About this exercise: Task for the records below: count the lines that contain the word "down" and give only that number.

Data records:
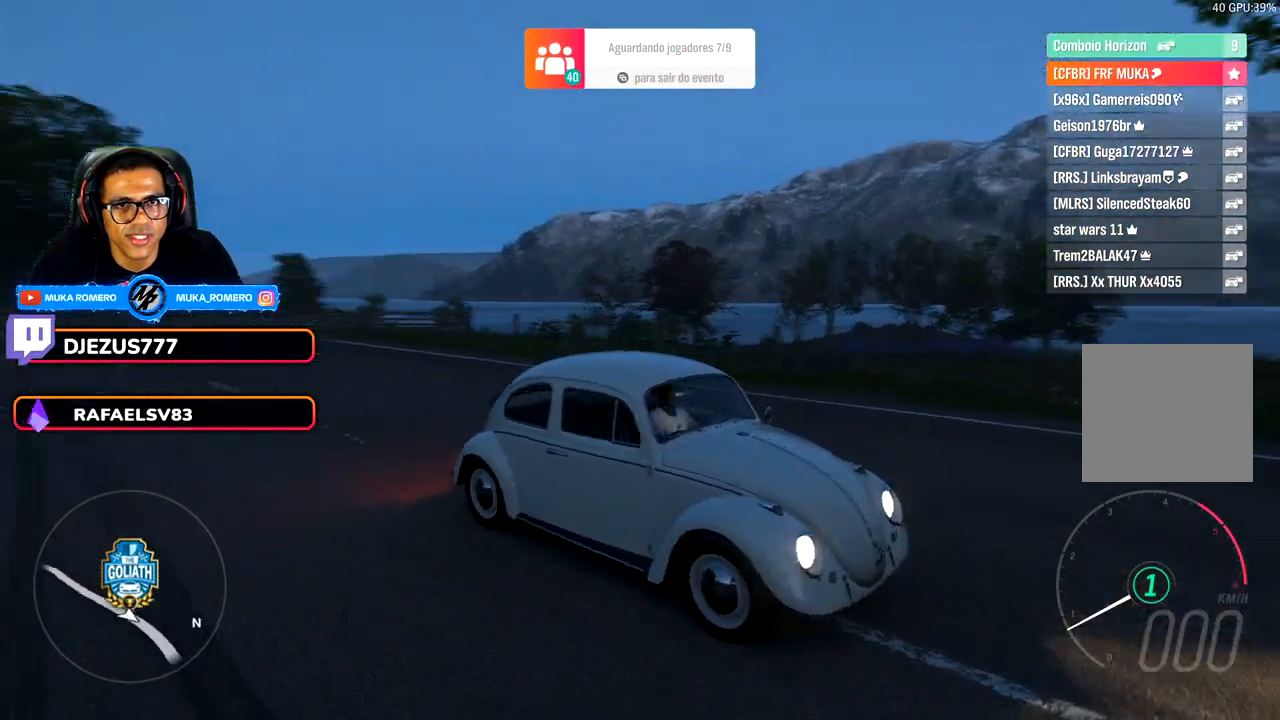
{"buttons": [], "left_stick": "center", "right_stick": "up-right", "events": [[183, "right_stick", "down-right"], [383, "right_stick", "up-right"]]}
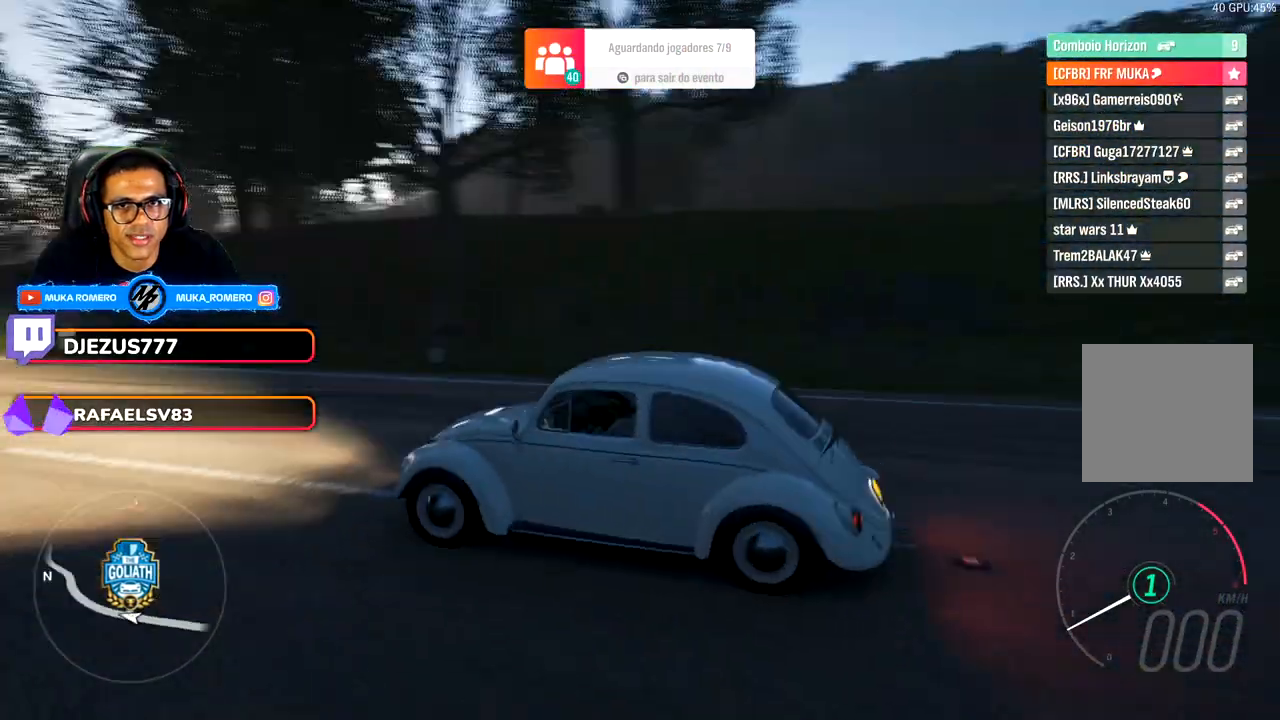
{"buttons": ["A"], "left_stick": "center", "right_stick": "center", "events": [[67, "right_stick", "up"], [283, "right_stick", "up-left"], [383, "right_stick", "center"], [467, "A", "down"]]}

==

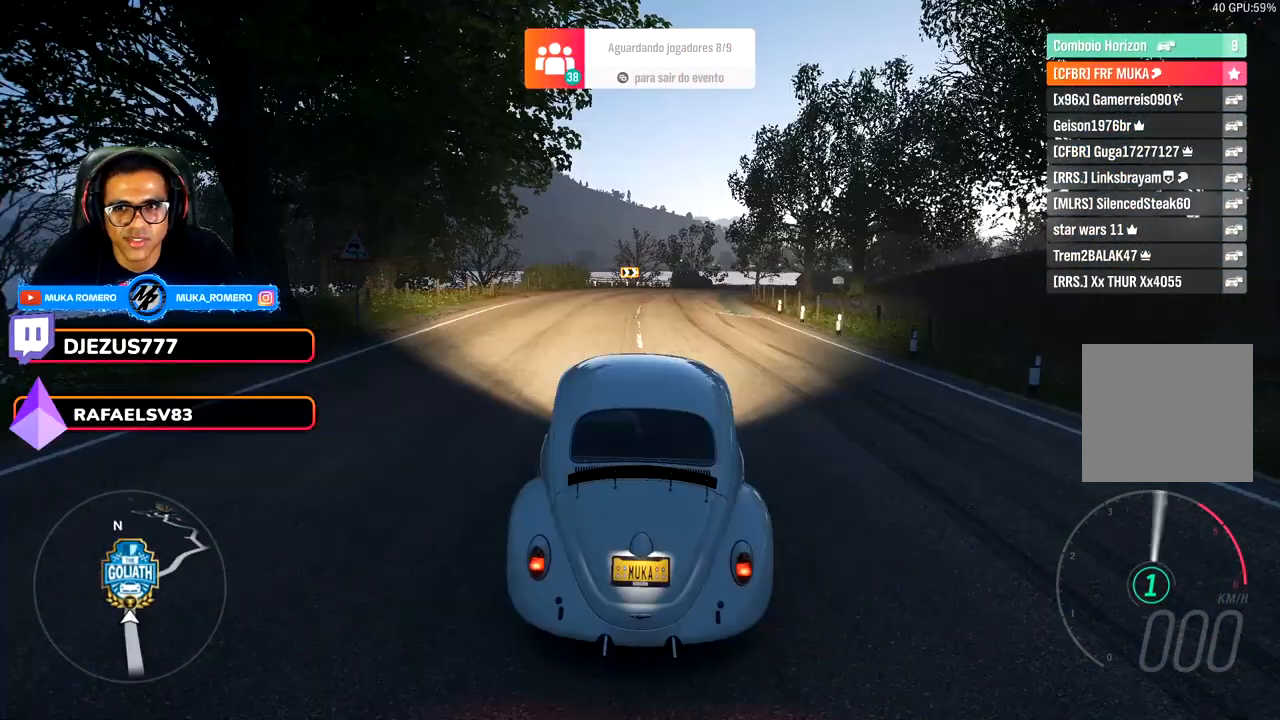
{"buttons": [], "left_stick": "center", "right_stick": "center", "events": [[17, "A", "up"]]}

Answer space: 2